Problem
Your Databricks workflow fails due to an internal Apache Spark assertion error.
Example code
This example code results in an assertion error.
%python
# Save the dataset to the table path (non-partitioned)
df.write.mode("overwrite").parquet("dbfs:/FileStore/Jayant/tableDir")
# Save the dataset again to a subdirectory path using `partitionBy` (partitioned)
df.write.mode("overwrite").partitionBy("year", "month").parquet("dbfs:/FileStore/Jayant/tableDir/2025/04")
# Reading this table using Spark results in an assertion error
spark.read.parquet("dbfs:/FileStore/Jayant/tableDir").display()
Error message
java.lang.AssertionError: assertion failed: Conflicting directory structures detected. Suspicious paths:
dbfs:/filestore/jayant/tabledir
dbfs:/filestore/jayant/tabledir/2025/04
If provided paths are partition directories, please set "basePath" in the options of the data source to specify the root directory of the table. If there are multiple root directories, please load them separately and then union them.
at scala.Predef$.assert(Predef.scala:223)

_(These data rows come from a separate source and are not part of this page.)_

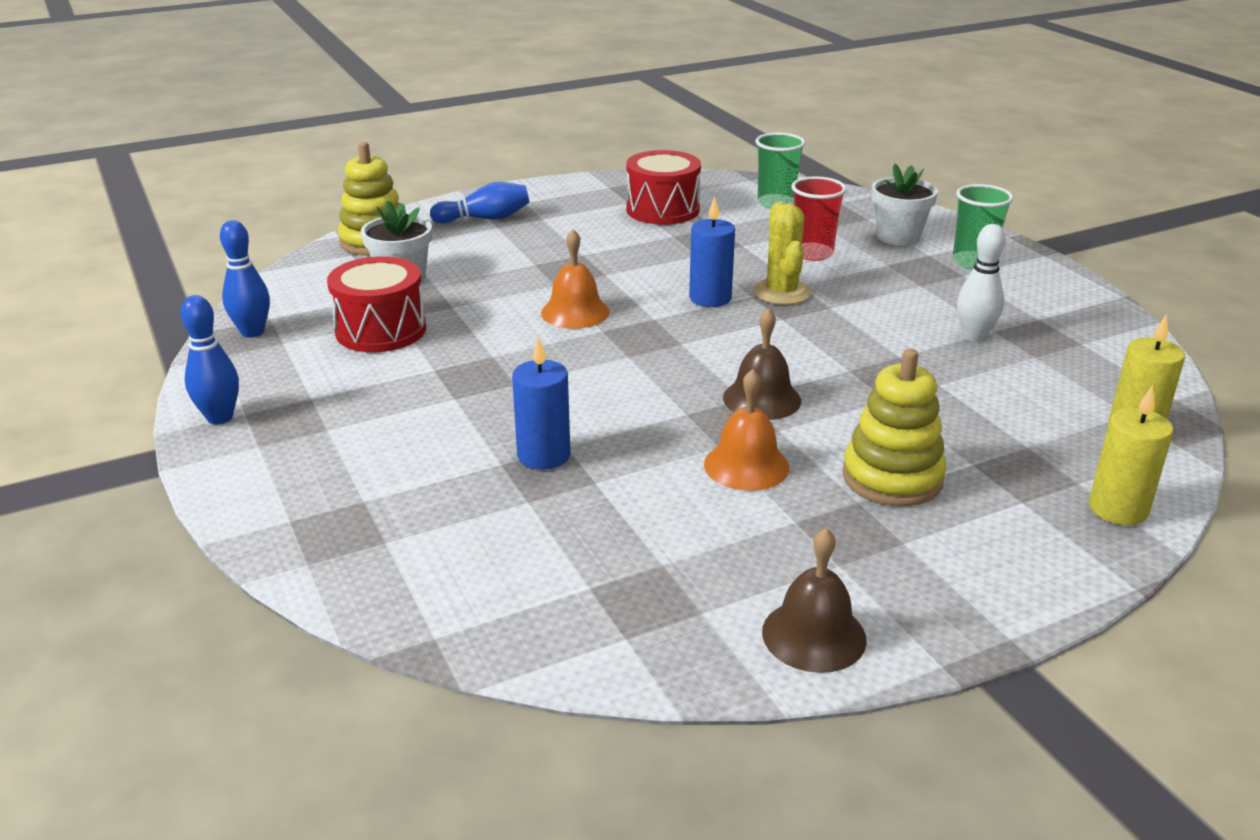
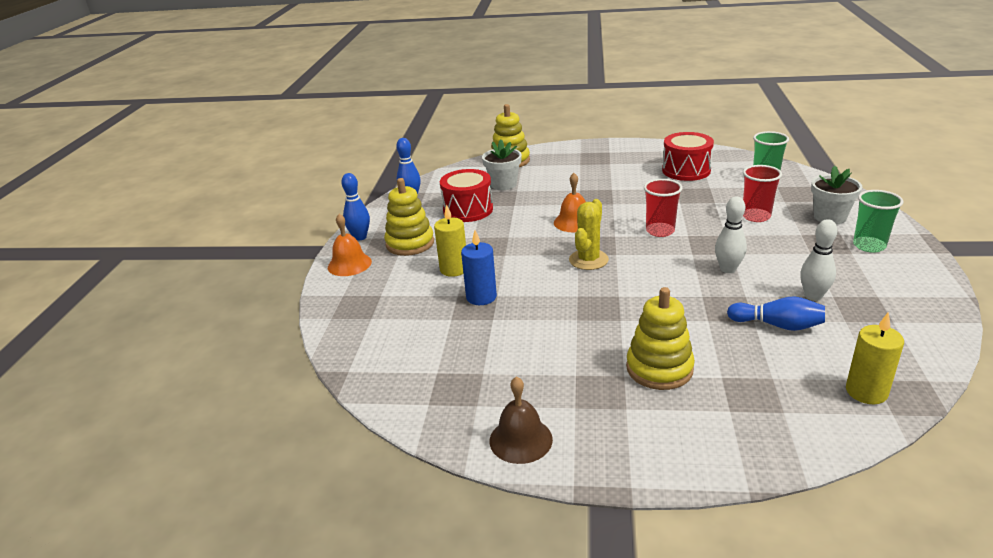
camera: 35 degrees right, 0 degrees up
(330, 405) = (410, 243): none -> yellow stacking toy
(485, 219) = (578, 158): blue bowling pin -> blue bowling pin (777, 325)
(710, 298) = (660, 231): blue candle -> red cup
(746, 465) = (580, 334): orange bell -> orange bell (349, 264)
(762, 399) = (629, 299): brown bell -> none
(781, 292) = (708, 237): yellow cactus -> yellow cactus (588, 260)
(846, 328) = (728, 269): none -> white bowling pin
(1118, 509) = (793, 438): yellow candle -> yellow candle (454, 269)

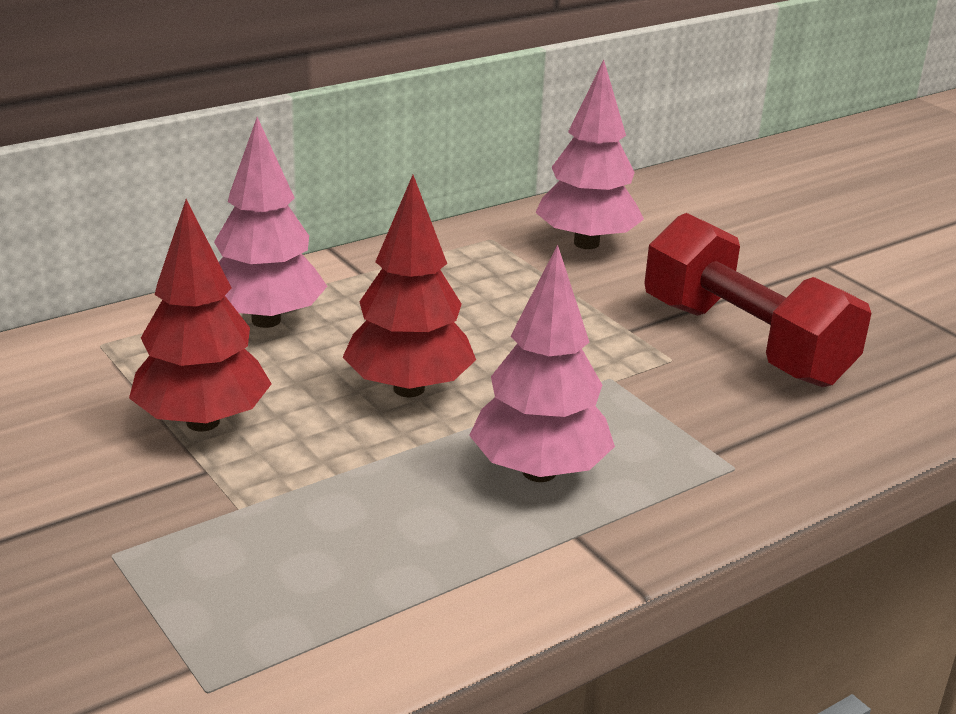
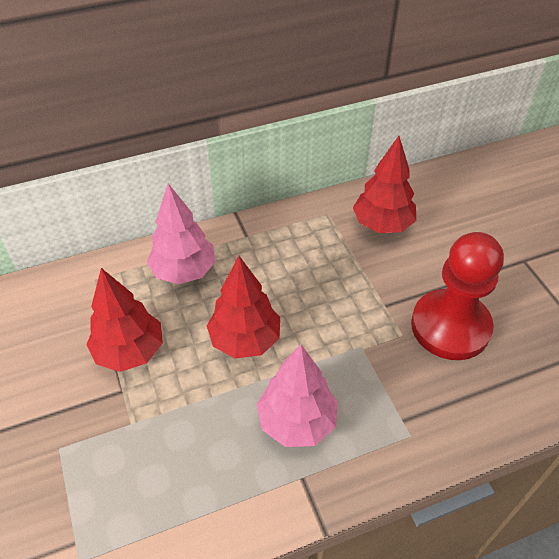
camera: 15 degrees right, 20 degrees up
(586, 243) = (382, 224): pink tree -> red tree
(744, 342) = (450, 326): red dumbbell -> red pawn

at org.apache.spark.sql.execution.datasources.PartitioningUtils$.parsePartitions(PartitioningUtils.scala:316)
at org.apache.spark.sql.execution.datasources.PartitioningUtils$.parsePartitions(PartitioningUtils.scala:155)
at org.apache.spark.sql.execution.datasources.PartitioningAwareFileIndex.inferPartitioning(PartitioningAwareFileIndex.scala:205)
at org.apache.spark.sql.execution.datasources.InMemoryFileIndex.partitionSpec(InMemoryFileIndex.scala:110)
at org.apache.spark.sql.execution.datasources.PartitioningAwareFileIndex.partitionSchema(PartitioningAwareFileIndex.scala:58)
at org.apache.spark.sql.execution.datasources.DataSource.getOrInferFileFormatSchema(DataSource.scala:205)
at org.apache.spark.sql.execution.datasources.DataSource.resolveRelation(DataSource.scala:494)
at org.apache.spark.sql.DataFrameReader.loadV1Source(DataFrameReader.scala:394)
at org.apache.spark.sql.DataFrameReader.$anonfun$load$2(DataFrameReader.scala:350)
at scala.Option.getOrElse(Option.scala:189)
at org.apache.spark.sql.DataFrameReader.load(DataFrameReader.scala:350)
at org.apache.spark.sql.DataFrameReader.parquet(DataFrameReader.scala:871)
Cause
This issue occurs when reading a Spark table which has been created with spark partitioning but with ambiguous sub-directories under a table directory.
The error is caused by a failure in Spark’s partition discovery logic while attempting to infer the schema of a directory structure with inconsistent layouts.
When you read data using Spark, it attempts to automatically infer partitioning by parsing the input paths. This is handled internally by org.apache.spark.sql.execution.datasources.PartitioningUtils.parsePartitions
. For more information, review the source code.
In the reported error, Spark detects two distinct paths:
dbfs:/filestore/jayant/tabledir
dbfs:/filestore/jayant/tabledir/2025/04
These paths represent conflicting directory structures: one appears unpartitioned, and the other resembles a partitioned layout based on path depth. But since the folder names (2025
, 04
) are not in Hive style key=value
format, Spark cannot map them to valid partition column names.
This ambiguity leads Spark to fail an internal assertion.
Solution
When reading partitioned data without partition column names in the path, set basePath
to the common root to correctly infer partitioning.
Example code
This example code uses basePath
so Spark can correctly read both partitions and return an output.
%python
spark.read.option("basePath", "dbfs:/FileStore/Jayant/tableDir").parquet("dbfs:/FileStore/Jayant/tableDir/2025/04").display()
Preventive measures
- Avoid mixing non-partitioned files and partitioned subdirectories under the same path when working with inference. Ensure that your table and partition directories adhere to a consistent format without extraneous directories.
- If you want to create a table with partitions, always use Spark partitioning with
partitionBy()
and keep the write path to be the root table directory.